Es sei denn natürlich, wir ziehen nach Portugal. Denn hier, am westlichen Ende Europas, ist dem Zvieri ein Leben weit über jede Kindheit hinaus beschieden. Hier darf es alle beglücken, die gegen fünf gerade Hunger haben, ob sie acht Jahre alt sind oder achtzig. Hier nennt es gar ein Verb sein eigen, das sollen ihm seine Kollegen aus dem deutschen Sprachraum erst einmal nachmachen: «He, lass uns zvieren!» – «Bitte?» – «Na, imbissen halt.» – «Okee?» – «Brotzeiten?» Das Wörterbuch versucht dem portugiesischen «lanchar» mit «zwischendurch essen» gerecht zu werden, den «Lanche» selbst übersetzt es mit «Nachmittagskaffee» oder «Imbiss».
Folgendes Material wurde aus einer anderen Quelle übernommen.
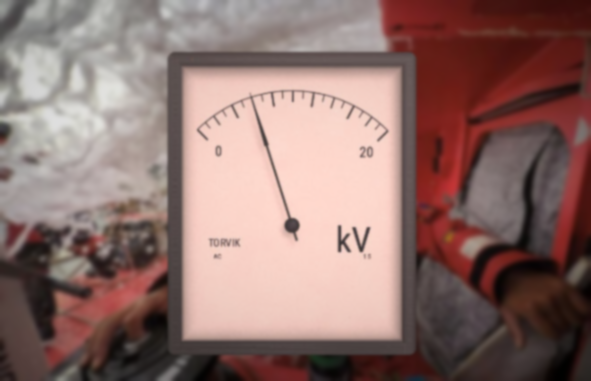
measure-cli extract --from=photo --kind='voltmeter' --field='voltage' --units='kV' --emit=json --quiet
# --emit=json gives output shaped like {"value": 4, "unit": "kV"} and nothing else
{"value": 6, "unit": "kV"}
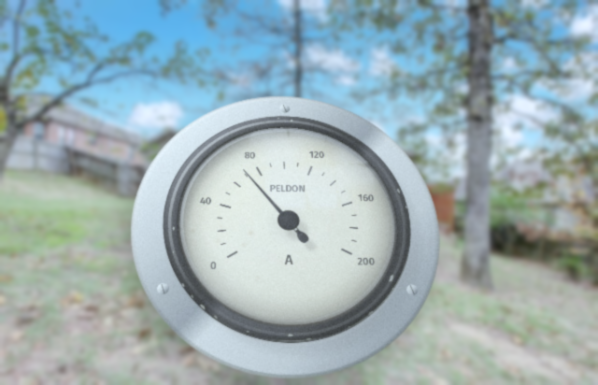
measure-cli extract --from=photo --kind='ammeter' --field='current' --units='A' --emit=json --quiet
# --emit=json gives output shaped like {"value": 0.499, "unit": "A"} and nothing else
{"value": 70, "unit": "A"}
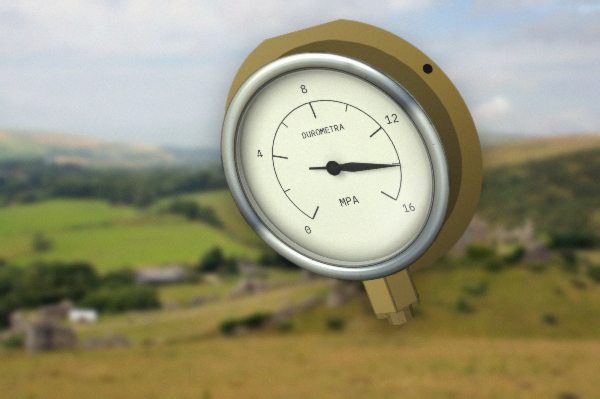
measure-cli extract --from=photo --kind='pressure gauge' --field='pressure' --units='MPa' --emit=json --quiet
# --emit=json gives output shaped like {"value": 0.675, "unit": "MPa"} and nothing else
{"value": 14, "unit": "MPa"}
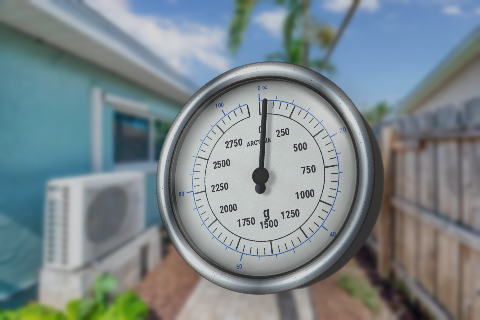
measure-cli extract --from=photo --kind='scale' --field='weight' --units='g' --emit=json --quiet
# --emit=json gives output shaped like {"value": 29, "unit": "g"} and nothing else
{"value": 50, "unit": "g"}
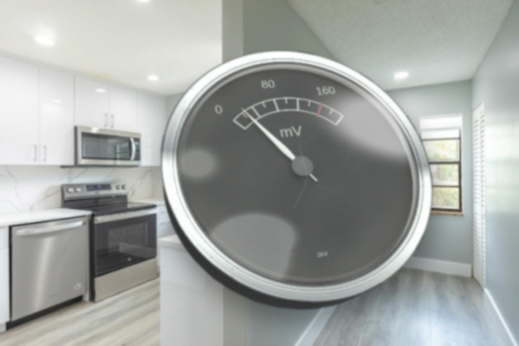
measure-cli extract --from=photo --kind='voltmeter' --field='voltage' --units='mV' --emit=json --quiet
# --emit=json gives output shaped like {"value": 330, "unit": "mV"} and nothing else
{"value": 20, "unit": "mV"}
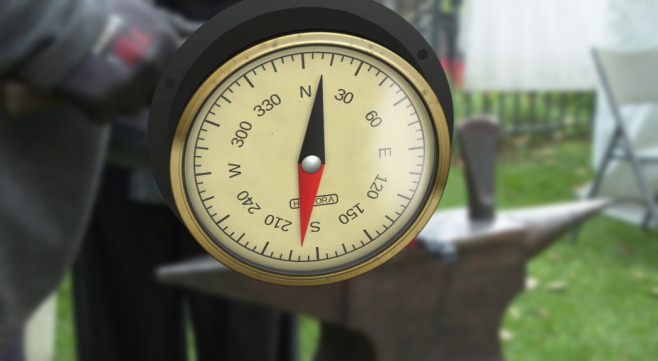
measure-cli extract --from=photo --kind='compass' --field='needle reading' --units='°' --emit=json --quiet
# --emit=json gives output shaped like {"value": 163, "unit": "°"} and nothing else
{"value": 190, "unit": "°"}
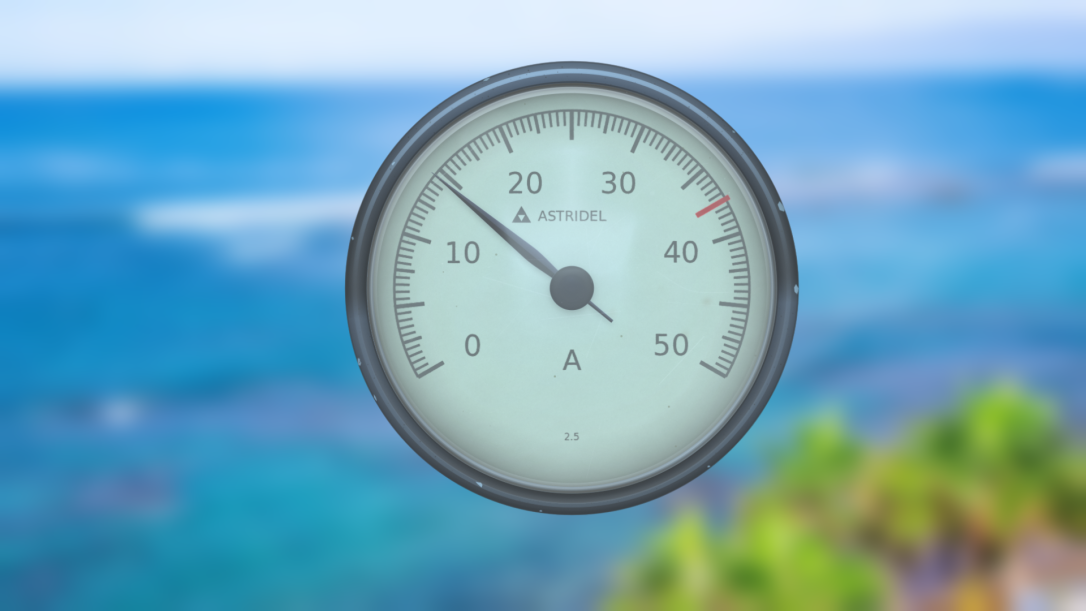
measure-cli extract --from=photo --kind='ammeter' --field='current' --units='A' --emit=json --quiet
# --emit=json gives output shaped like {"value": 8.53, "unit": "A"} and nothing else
{"value": 14.5, "unit": "A"}
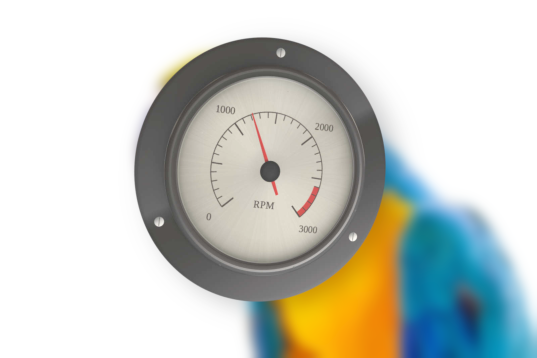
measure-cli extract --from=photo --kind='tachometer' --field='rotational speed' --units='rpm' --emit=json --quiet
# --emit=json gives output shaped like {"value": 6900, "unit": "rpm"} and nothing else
{"value": 1200, "unit": "rpm"}
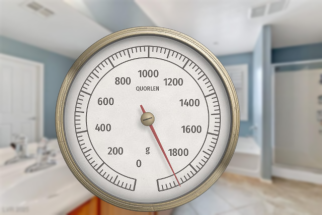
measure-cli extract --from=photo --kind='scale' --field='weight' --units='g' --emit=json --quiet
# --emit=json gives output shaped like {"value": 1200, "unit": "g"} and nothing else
{"value": 1900, "unit": "g"}
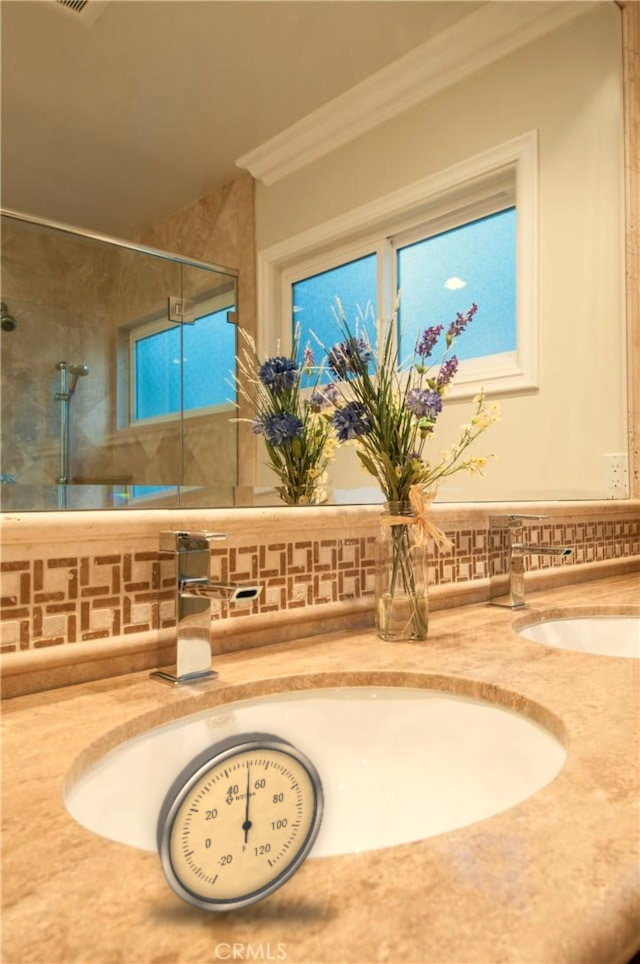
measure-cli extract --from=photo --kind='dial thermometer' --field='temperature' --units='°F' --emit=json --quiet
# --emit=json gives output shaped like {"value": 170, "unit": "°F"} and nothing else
{"value": 50, "unit": "°F"}
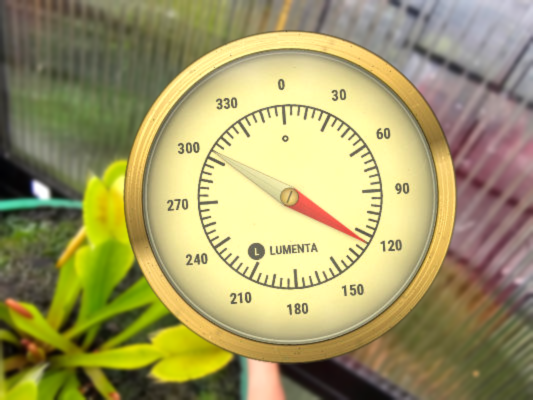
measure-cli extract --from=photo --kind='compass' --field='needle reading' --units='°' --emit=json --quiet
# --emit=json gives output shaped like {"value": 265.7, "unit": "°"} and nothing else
{"value": 125, "unit": "°"}
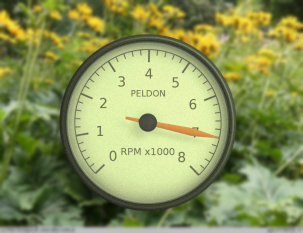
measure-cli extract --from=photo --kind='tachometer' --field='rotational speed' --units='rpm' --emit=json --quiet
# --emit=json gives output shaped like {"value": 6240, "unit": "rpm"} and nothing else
{"value": 7000, "unit": "rpm"}
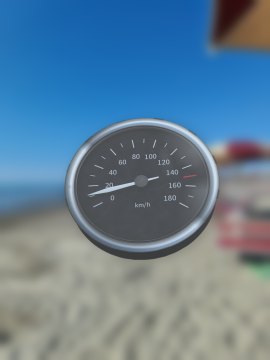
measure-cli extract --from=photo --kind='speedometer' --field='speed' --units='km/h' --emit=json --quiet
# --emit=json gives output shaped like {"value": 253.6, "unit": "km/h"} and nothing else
{"value": 10, "unit": "km/h"}
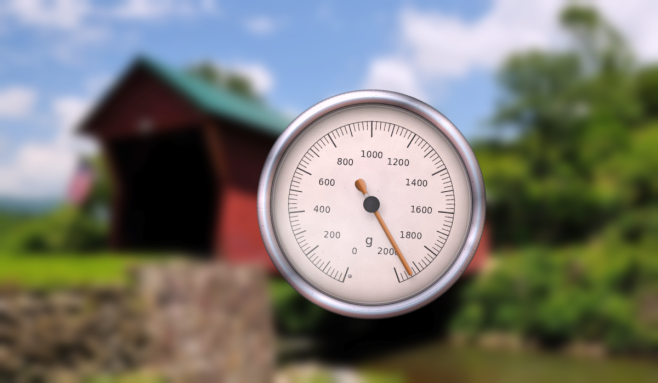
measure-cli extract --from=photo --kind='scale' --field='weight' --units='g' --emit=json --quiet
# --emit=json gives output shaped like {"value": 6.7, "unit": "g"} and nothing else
{"value": 1940, "unit": "g"}
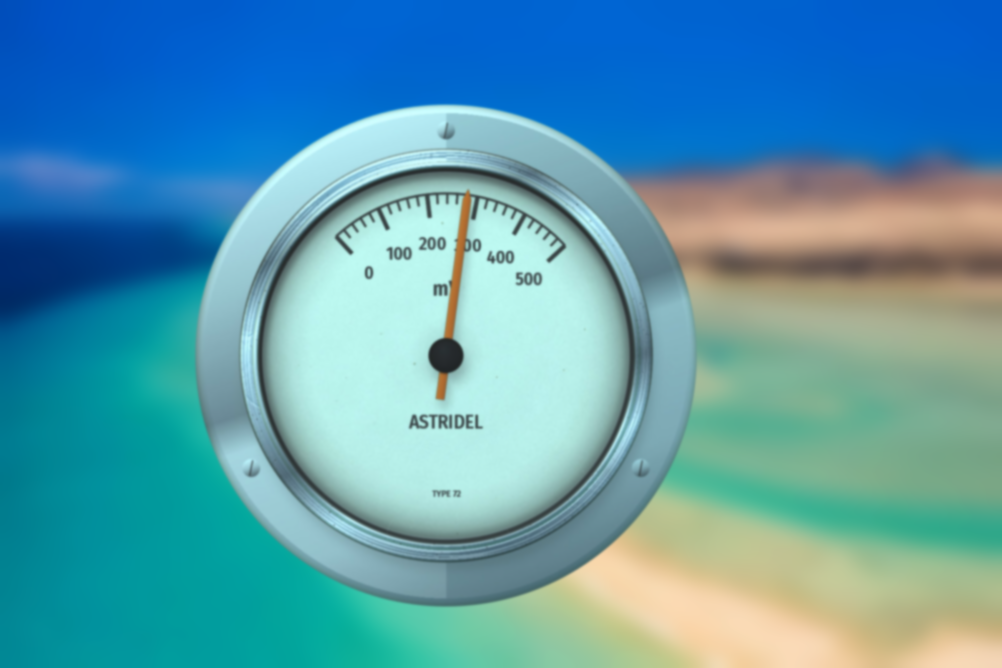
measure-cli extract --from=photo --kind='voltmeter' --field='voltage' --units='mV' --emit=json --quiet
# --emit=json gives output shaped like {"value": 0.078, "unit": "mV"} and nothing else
{"value": 280, "unit": "mV"}
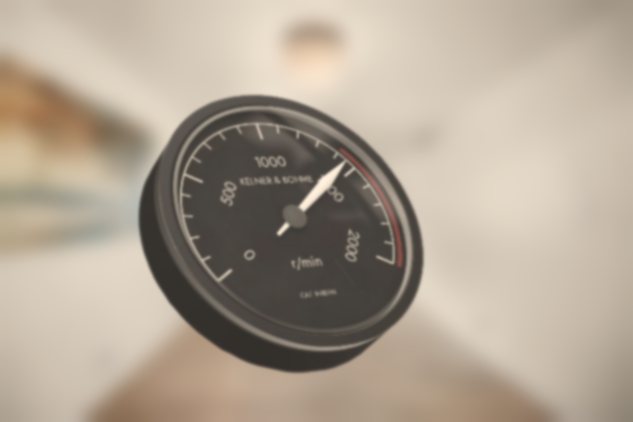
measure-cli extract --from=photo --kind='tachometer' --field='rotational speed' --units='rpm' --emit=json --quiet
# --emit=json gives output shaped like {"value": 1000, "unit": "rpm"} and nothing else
{"value": 1450, "unit": "rpm"}
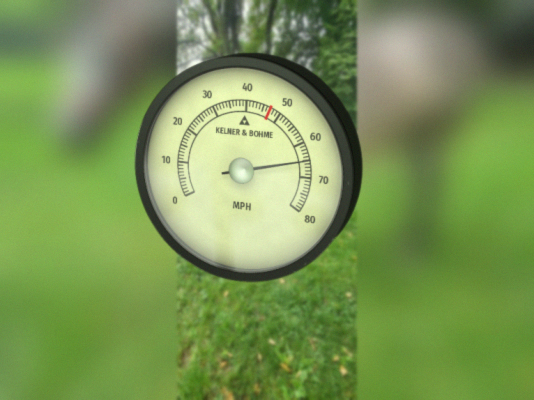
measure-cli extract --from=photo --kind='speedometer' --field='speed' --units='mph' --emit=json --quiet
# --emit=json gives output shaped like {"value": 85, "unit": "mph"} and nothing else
{"value": 65, "unit": "mph"}
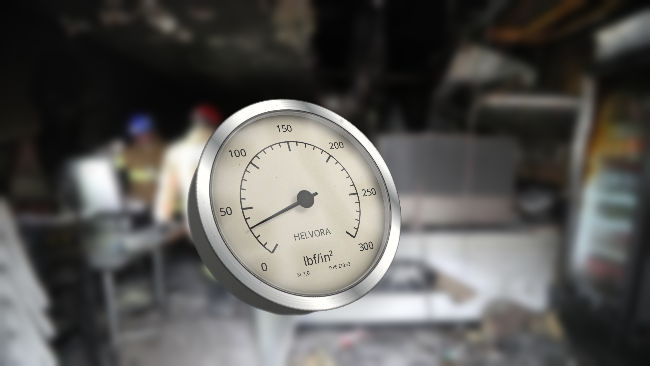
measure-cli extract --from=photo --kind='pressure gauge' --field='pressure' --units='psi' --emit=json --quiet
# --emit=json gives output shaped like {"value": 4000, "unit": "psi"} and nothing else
{"value": 30, "unit": "psi"}
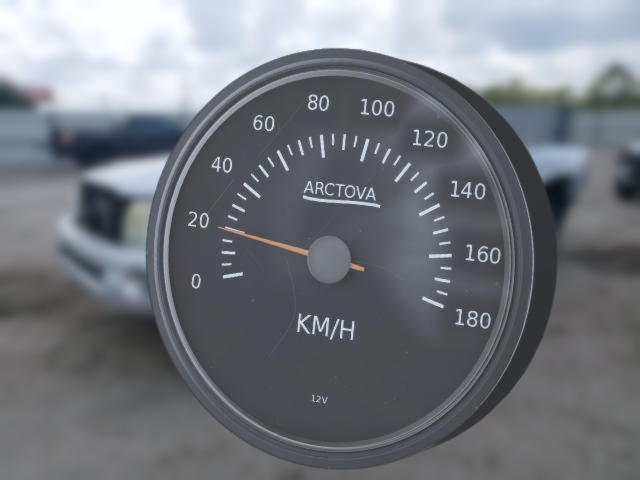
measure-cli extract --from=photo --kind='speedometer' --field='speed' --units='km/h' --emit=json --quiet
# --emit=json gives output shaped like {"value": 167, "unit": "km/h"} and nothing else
{"value": 20, "unit": "km/h"}
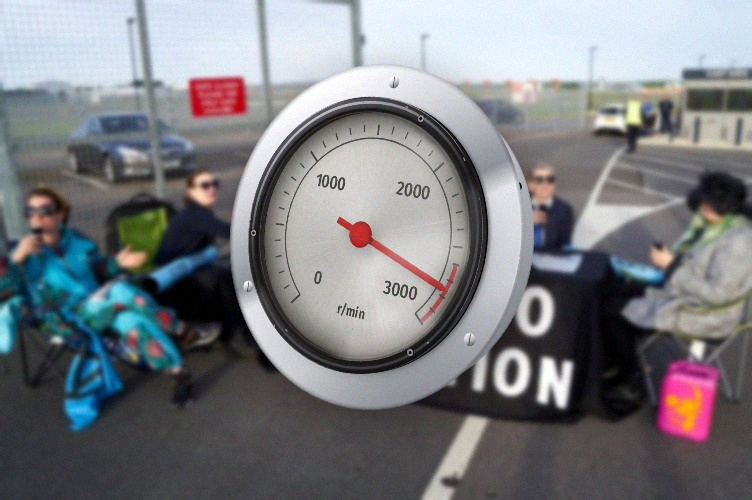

Das ist nicht falsch und trifft es trotzdem nicht. Denn der Lanche ist ein bisschen wie die Zeit zwischen Weihnachten und Neujahr oder eine Reise im Flugzeug. Man ist nicht mehr da und auch noch nicht dort, die Verantwortung macht kurz Pause. Die Schule ist aus, aber die Hausaufgaben können warten. Der Arbeitstag ist zu Ende oder fast, der Haushalt, das Nachtessen, ja, ja, später. Und so setzt man sich zuerst einmal an den Küchentisch oder macht im Café halt, das gerade am Heimweg liegt, bestellt ein Croissant und lässt es mit Schinken und Käse belegen, beisst in eine dieser dicken Toastscheiben, die auf beiden Seiten mit salziger Butter bestrichen sind. Dazu trinkt man Milchkaffee oder kalte Schokomilch aus der Glasflasche, vielleicht auch einen frischgepressten Orangensaft. Man denkt dabei ein bisschen nach oder auch nicht, unterhält sich über Unwichtiges, aber Unterhaltsames, lacht, schaut gedankenverloren ins Leere, dreht ein Zuckerpäckchen zwischen den Fingern.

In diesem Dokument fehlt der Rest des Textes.